You covered a Britney song live recently. I’m desperate to know which one…
[Laughs] I did! I covered “Sometimes” for an NPR event at Lincoln Center. Halfway through I realized, “Oh wow I am not Britney Spears, I will never be Britney Spears, oh god what have I done?” I had a total “shit shit why why?” moment.
That sounds like you did enter Britney’s headspace…
Oh man! I revere her so much. I thought maybe I could do her justice but I can’t say that I did. I had that childhood dream of being Britney Spears and I had the opportunity to sing one of her pop songs so I did it.
Taylor Swift. You’re a fan. Thoughts on the new music?
Oh boy.
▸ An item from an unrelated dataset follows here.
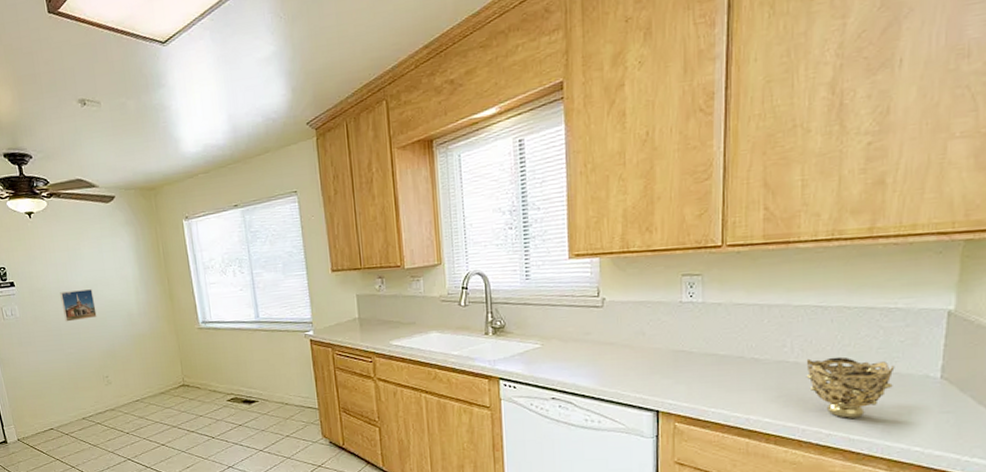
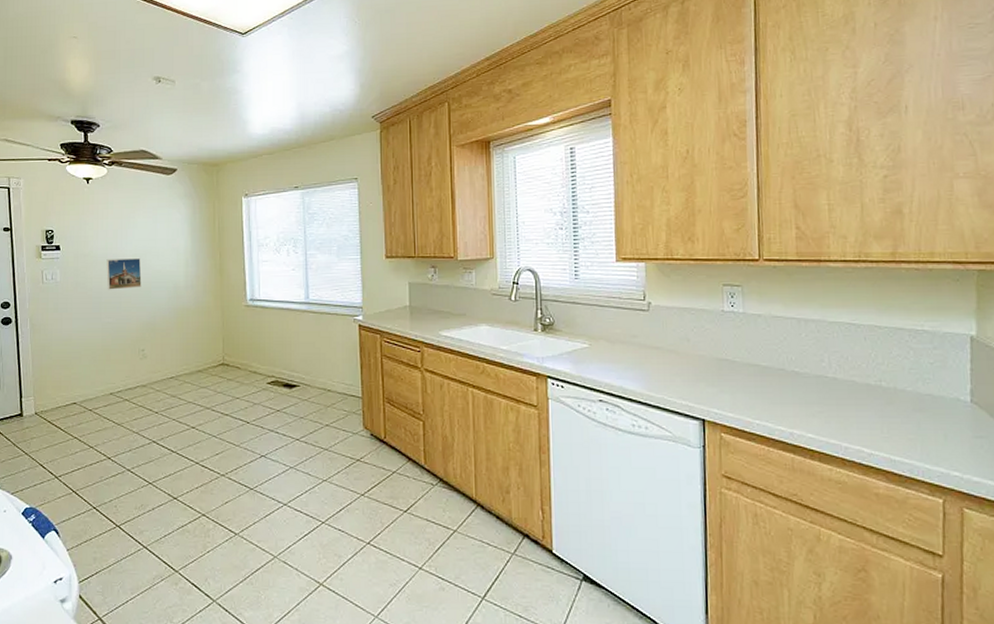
decorative bowl: present [806,356,895,418] -> none [843,375,927,438]

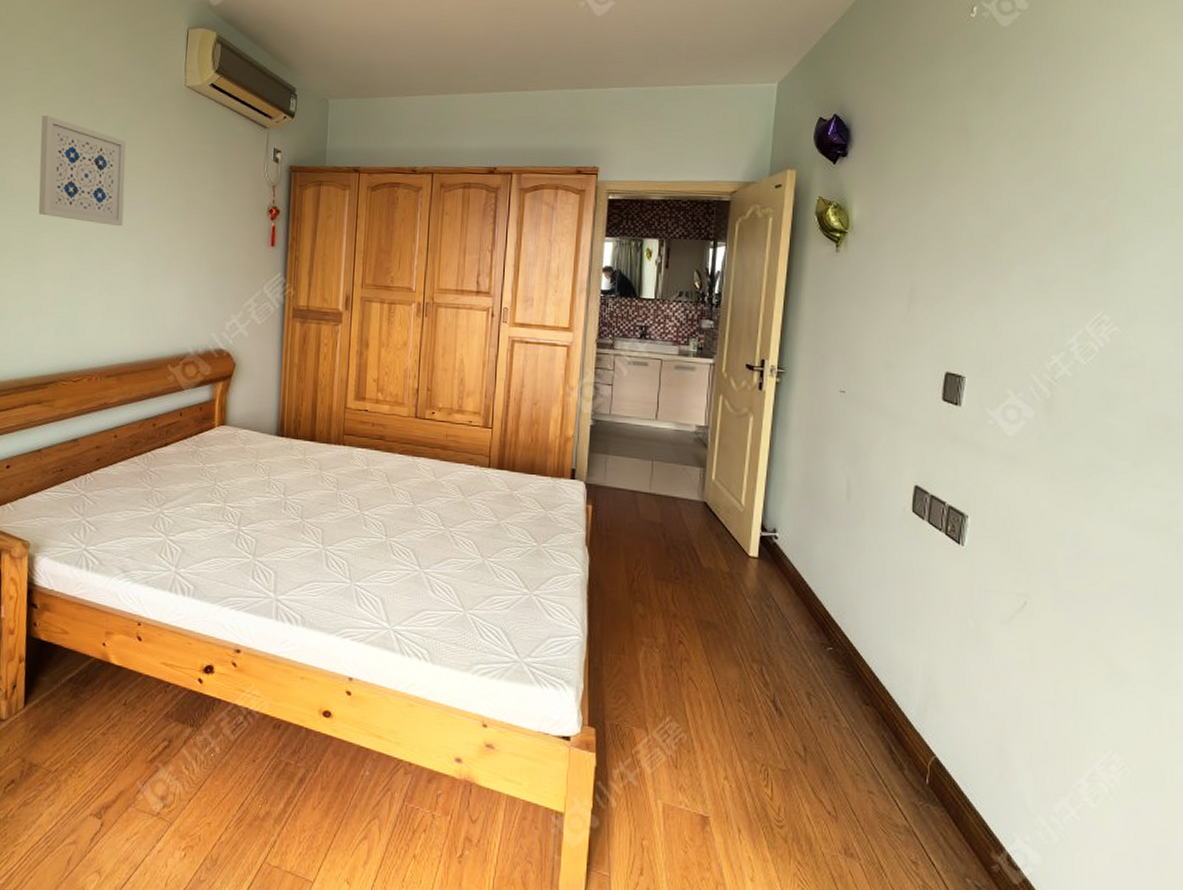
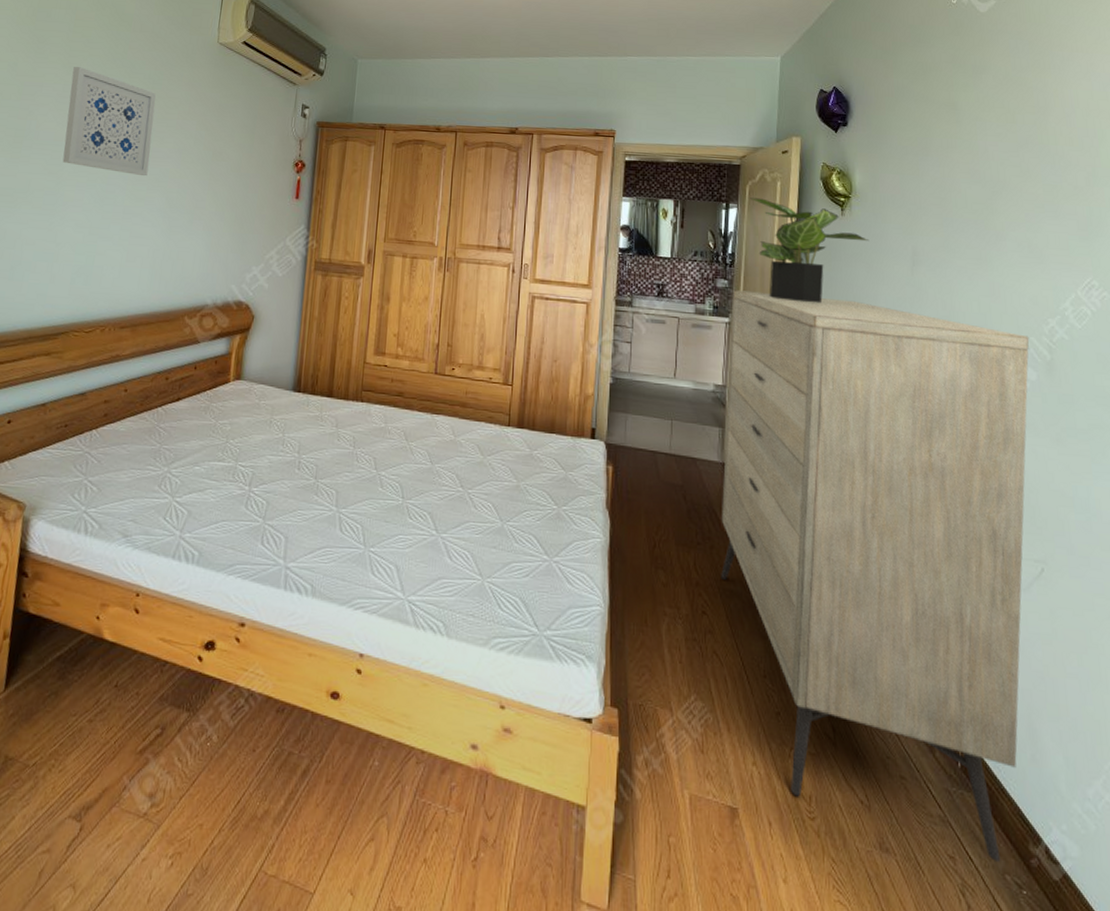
dresser: none [698,331,1030,867] -> present [721,290,1030,862]
potted plant: none [739,235,865,343] -> present [750,198,869,304]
I wish we had the whole interview to talk about this. I’ll always be a Taylor Swift fan. I see the backlash, I see the criticism. But you know what? She’s a pop star. I understand the other side of it, too. The fan in me wants some acknowledgement because she was one of my first heroes: a young female artist doing what she wants and being a fucking boss. Someone with a big voice and power can use a pop song as a platform. The types of songs she’s releasing now don’t seem to matter a lot, especially considering what’s happening in the world. I’m not angry. I’m not a Taylor Swift bully. But there’s an element of disappointment.
Torres plays Music Hall of Williamsburg on Friday, October 27 at 9pm; $15–$18.